Getting an early start on the Labor Day Weekend, and playing hookie from the law mines. My Bride and I and my son will be seeing the Reagan biopic today. Full review to follow next week. The little I have seen of the film thus far I like, but I think they will have a hard time capturing Reagan. The man had an elusive quality about him, a part of him that defies analysis. No good biography has been written about him yet because of that quality and perhaps none ever will. He took American conservatism from the obsession of cranks, which too often was what it amounted to prior to Reagan, and made it a governing philosophy. I was a young man when he did this, observed his Presidency carefully, and I am still not certain how he did it. Some historical figures can only be understood centuries after their time, and perhaps Reagan is in their ranks. In any case he is the only president I ever voted for, as opposed to voting against the opposing candidate.
Update:
Loved the movie. A fine life and times tribute to Reagan. The cast was superb and a great mixture of drama and humor. Review next week.
Sadly, I was only able to vote FOR him once. As you mentioned, in all other presidential elections it was a vote against the other candidate.
I remember celebrating his victory over Carter as a 16year old. I was thrilled to vote for him in his second election. I, too, have voted against the other candidate instead of “for” someone since.

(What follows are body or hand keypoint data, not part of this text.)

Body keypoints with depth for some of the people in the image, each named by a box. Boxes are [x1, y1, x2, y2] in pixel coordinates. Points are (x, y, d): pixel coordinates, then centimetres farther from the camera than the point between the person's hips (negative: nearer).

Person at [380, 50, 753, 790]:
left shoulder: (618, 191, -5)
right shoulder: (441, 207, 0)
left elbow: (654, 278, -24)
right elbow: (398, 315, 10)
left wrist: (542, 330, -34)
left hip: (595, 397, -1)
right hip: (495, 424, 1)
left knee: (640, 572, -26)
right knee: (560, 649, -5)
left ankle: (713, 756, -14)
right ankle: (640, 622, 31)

I wish another Reagan would come forward but, alas, that is not to be. Our current candidates leave much to be desired.
==
Reagan had excellent people skills and antagonists like Tip O’Neill enjoyed their time with him. However, people who saw him up close (e.g. Lyn Nofziger) and people looking at him from afar (e.g. Gail Sheehy) identified the same thing – that he was a thoroughgoing loner. Nofziger: “Didn’t have friends. Didn’t need them.”. A very awkward man like Richard Nixon had a small circle of tight friends (Bebe Rebozo, Robert Abplanalp, Walter Annenberg). Reagan’s social circle was composed of Nancy’s friends and their respective spouses. The Reagans had an unusually affectionate marriage, but parent-child relations were uneven and you add it up his children were the most unimpressive presidential offspring of the last three generations.

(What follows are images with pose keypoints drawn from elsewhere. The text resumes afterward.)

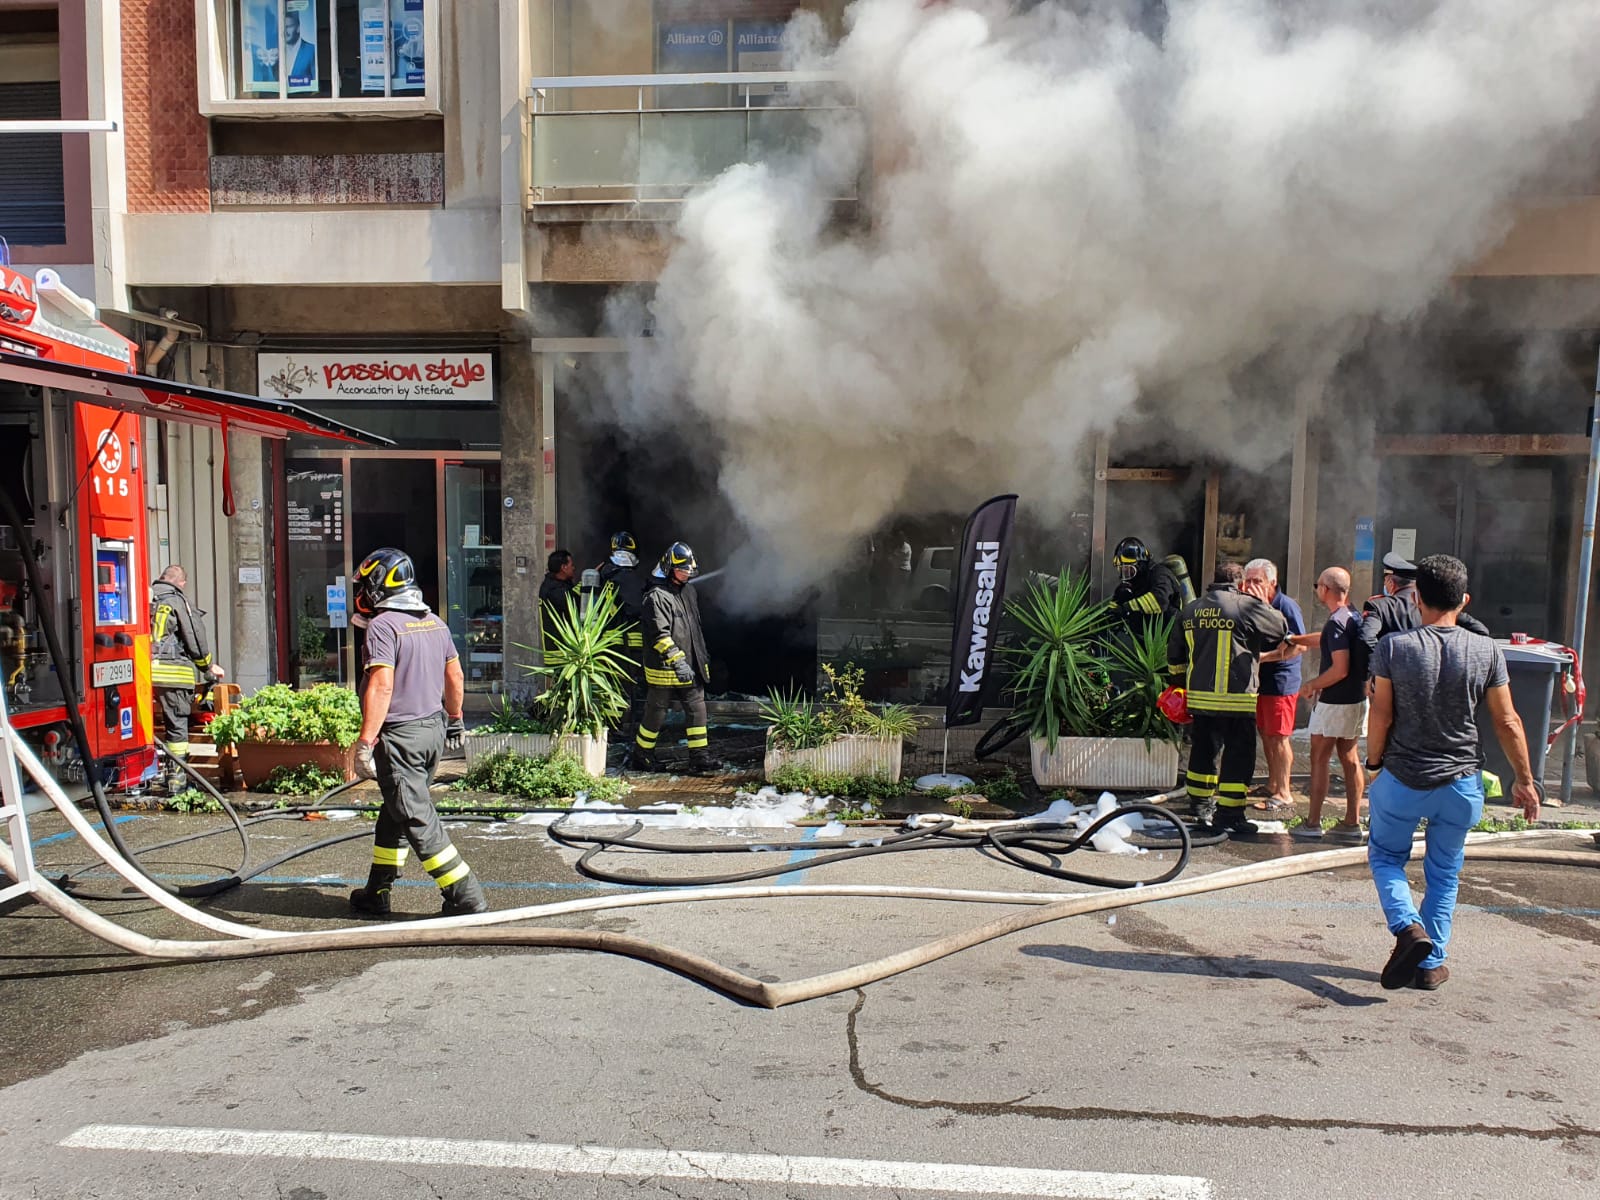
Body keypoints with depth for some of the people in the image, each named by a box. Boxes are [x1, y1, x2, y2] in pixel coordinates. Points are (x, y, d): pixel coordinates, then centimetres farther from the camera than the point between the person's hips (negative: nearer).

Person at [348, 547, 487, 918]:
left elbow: (381, 686, -23)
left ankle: (466, 896, -3)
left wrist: (365, 743, -22)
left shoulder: (383, 625, -14)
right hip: (434, 728, 8)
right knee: (395, 812, 19)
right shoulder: (435, 622, 10)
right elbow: (454, 676, 17)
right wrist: (455, 719, 31)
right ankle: (376, 893, 29)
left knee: (417, 819, -3)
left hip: (399, 735, -8)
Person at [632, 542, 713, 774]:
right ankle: (641, 757, 22)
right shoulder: (656, 596, -16)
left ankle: (700, 757, 10)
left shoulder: (688, 591, 13)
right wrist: (677, 661, -27)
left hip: (689, 667, 8)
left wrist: (702, 655, 25)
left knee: (697, 709, 4)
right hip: (663, 668, -7)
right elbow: (659, 634, -23)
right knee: (656, 714, 5)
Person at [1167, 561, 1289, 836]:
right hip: (1236, 700, -6)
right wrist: (1264, 604, 16)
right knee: (1238, 755, 1)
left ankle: (1199, 804, 32)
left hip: (1199, 697, 6)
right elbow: (1283, 629, 3)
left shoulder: (1190, 611, 10)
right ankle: (1228, 816, 1)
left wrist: (1181, 681, 30)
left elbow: (1175, 657, 17)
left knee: (1202, 750, 19)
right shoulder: (1248, 607, -9)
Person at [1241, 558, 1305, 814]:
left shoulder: (1287, 607, -13)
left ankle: (1284, 794, 2)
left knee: (1278, 737, -4)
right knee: (1265, 734, 14)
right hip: (1259, 680, 7)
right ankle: (1272, 785, 26)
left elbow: (1298, 646, -18)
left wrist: (1264, 657, -25)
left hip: (1281, 682, -7)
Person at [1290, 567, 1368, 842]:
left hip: (1334, 702, -8)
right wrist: (1294, 639, 31)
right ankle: (1352, 823, 16)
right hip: (1357, 699, 8)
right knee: (1349, 759, 12)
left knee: (1319, 759, 1)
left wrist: (1312, 685, -12)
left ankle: (1313, 823, 6)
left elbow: (1340, 669, -25)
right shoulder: (1354, 616, 8)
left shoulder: (1337, 622, -20)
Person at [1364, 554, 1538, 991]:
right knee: (1444, 873, 17)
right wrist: (1524, 780, 9)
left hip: (1401, 780, -2)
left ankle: (1408, 927, -6)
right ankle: (1430, 964, 21)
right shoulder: (1486, 651, -6)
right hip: (1461, 784, 2)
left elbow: (1381, 716, -9)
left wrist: (1373, 763, 6)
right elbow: (1507, 723, -2)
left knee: (1385, 856, 18)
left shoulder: (1394, 647, -11)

A critic of Edmund Morris maintained that Morris could not make sense of Reagan because Reagan actually was an open book – what you see is what you got and what he said he believed is what he actually believed. He maintained that members of the chatterati like Morris are constitutionally incapable of making sense of such a person.
Something Nofziger remarked upon was that Morris put an awful lot of material about Jane Wyman in the book which he thought odd because Wyman wouldn’t talk to him. Jane Wyman gave birth to a daughter in 1947 which died a few hours later. The memoir was dedicated to that deceased child. Per Nofziger, “Nancy’s always been sensitive about Jane” and these had to be interpreted as jabs with a stilletto.
==
Morris could hardly hide that he himself disliked spending time with Reagan. (“Much of his conversation was boring”).
==
Here’s a suggestion: for the next biography of Reagan, don’t give the advance to someone who despises the subject and the subject’s wife.

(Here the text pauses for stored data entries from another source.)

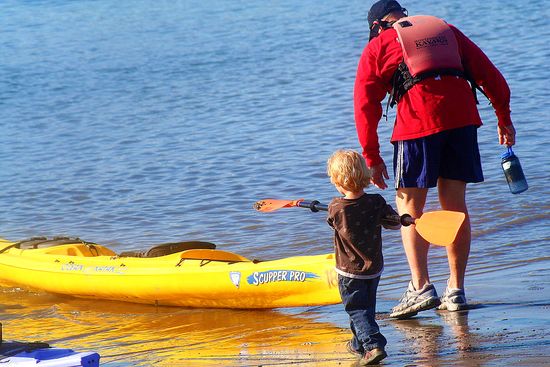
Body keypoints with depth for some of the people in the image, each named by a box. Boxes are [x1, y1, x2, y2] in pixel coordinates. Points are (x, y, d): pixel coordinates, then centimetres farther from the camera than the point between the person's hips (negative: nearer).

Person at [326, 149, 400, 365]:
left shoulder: (335, 208, -18)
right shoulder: (376, 203, -13)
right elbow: (396, 224, -1)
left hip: (349, 272, -4)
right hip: (374, 269, 4)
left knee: (357, 310, 2)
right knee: (367, 307, 21)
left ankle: (373, 345, -17)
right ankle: (359, 344, 36)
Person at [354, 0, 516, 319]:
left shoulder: (379, 45, 15)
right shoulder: (446, 30, 25)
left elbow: (366, 104, 7)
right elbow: (490, 75, 21)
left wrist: (372, 158, 10)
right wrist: (504, 120, 27)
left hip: (417, 123, -4)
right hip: (462, 118, 4)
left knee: (410, 206, 6)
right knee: (455, 204, 11)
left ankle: (421, 287, -5)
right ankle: (456, 291, 11)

Back when we had a pope and a president….
[…] CatholicTrump Ceases Courting the Pro-Life Vote. Now onto Courting the Less Deathy Vote – CMRReagan the Movie – Donald R. McClarey, J.D., at The American CatholicHarley-Davidson Remains Woke – Erik […]
Hmm… So, was my first vote in ’92 for Bush or against Clinton? Well, …both, I guess. I recall thinking that Bush had served as Reagan’s VP for eight years, I recall being disgusted with Clinton’s intentions. I eventually learned that Reagan had won originally despite Republican establishment preferences. I learned too that…Republicans don’t do well at establishing narratives.
That last was something Reagan did quite well it seems.
I understand that Michael Reagan has been less than enthusiastic about the accuracy of some areas depicted in the film. Of course, we all knew that films are a poor source of biological/historical information.